EXTRACTED MATERIAL —
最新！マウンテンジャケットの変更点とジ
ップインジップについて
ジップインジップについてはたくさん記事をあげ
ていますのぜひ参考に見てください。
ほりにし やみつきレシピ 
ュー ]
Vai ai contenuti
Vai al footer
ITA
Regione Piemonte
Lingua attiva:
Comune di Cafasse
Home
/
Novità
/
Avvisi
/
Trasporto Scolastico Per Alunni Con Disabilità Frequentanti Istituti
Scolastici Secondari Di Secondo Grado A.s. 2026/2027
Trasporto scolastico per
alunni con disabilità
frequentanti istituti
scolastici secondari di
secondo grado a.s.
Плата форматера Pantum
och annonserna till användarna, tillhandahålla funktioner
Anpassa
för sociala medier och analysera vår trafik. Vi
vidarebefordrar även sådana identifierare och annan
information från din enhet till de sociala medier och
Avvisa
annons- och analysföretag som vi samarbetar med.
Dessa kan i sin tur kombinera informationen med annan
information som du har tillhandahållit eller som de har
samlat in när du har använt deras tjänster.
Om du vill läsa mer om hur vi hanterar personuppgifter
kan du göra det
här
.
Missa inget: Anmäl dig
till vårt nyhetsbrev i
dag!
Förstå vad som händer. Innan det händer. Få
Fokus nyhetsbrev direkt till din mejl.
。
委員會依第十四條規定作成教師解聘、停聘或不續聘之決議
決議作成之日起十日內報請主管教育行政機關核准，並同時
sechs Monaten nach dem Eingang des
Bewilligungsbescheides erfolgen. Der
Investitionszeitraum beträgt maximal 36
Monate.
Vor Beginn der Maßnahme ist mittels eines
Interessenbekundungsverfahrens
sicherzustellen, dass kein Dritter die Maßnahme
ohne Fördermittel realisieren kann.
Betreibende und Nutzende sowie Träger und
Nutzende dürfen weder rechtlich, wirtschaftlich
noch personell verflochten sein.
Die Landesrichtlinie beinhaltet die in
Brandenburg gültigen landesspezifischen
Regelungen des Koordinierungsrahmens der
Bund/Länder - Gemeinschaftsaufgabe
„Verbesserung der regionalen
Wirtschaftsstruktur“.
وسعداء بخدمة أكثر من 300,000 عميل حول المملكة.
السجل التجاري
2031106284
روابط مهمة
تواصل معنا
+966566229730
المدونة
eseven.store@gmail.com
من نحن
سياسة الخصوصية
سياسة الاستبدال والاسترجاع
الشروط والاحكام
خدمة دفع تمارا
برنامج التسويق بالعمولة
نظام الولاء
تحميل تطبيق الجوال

WHAT YOU ARE ASKED TO DO — The response should be the lines from the one containing "samlat in när du har använt deras tjänster." through the last line of the data, set down exactly and with no other line.

RESULT OF THE TASK —
samlat in när du har använt deras tjänster.
Om du vill läsa mer om hur vi hanterar personuppgifter
kan du göra det
här
.
Missa inget: Anmäl dig
till vårt nyhetsbrev i
dag!
Förstå vad som händer. Innan det händer. Få
Fokus nyhetsbrev direkt till din mejl.
。
委員會依第十四條規定作成教師解聘、停聘或不續聘之決議
決議作成之日起十日內報請主管教育行政機關核准，並同時
sechs Monaten nach dem Eingang des
Bewilligungsbescheides erfolgen. Der
Investitionszeitraum beträgt maximal 36
Monate.
Vor Beginn der Maßnahme ist mittels eines
Interessenbekundungsverfahrens
sicherzustellen, dass kein Dritter die Maßnahme
ohne Fördermittel realisieren kann.
Betreibende und Nutzende sowie Träger und
Nutzende dürfen weder rechtlich, wirtschaftlich
noch personell verflochten sein.
Die Landesrichtlinie beinhaltet die in
Brandenburg gültigen landesspezifischen
Regelungen des Koordinierungsrahmens der
Bund/Länder - Gemeinschaftsaufgabe
„Verbesserung der regionalen
Wirtschaftsstruktur“.
وسعداء بخدمة أكثر من 300,000 عميل حول المملكة.
السجل التجاري
2031106284
روابط مهمة
تواصل معنا
+966566229730
المدونة
eseven.store@gmail.com
من نحن
سياسة الخصوصية
سياسة الاستبدال والاسترجاع
الشروط والاحكام
خدمة دفع تمارا
برنامج التسويق بالعمولة
نظام الولاء
تحميل تطبيق الجوال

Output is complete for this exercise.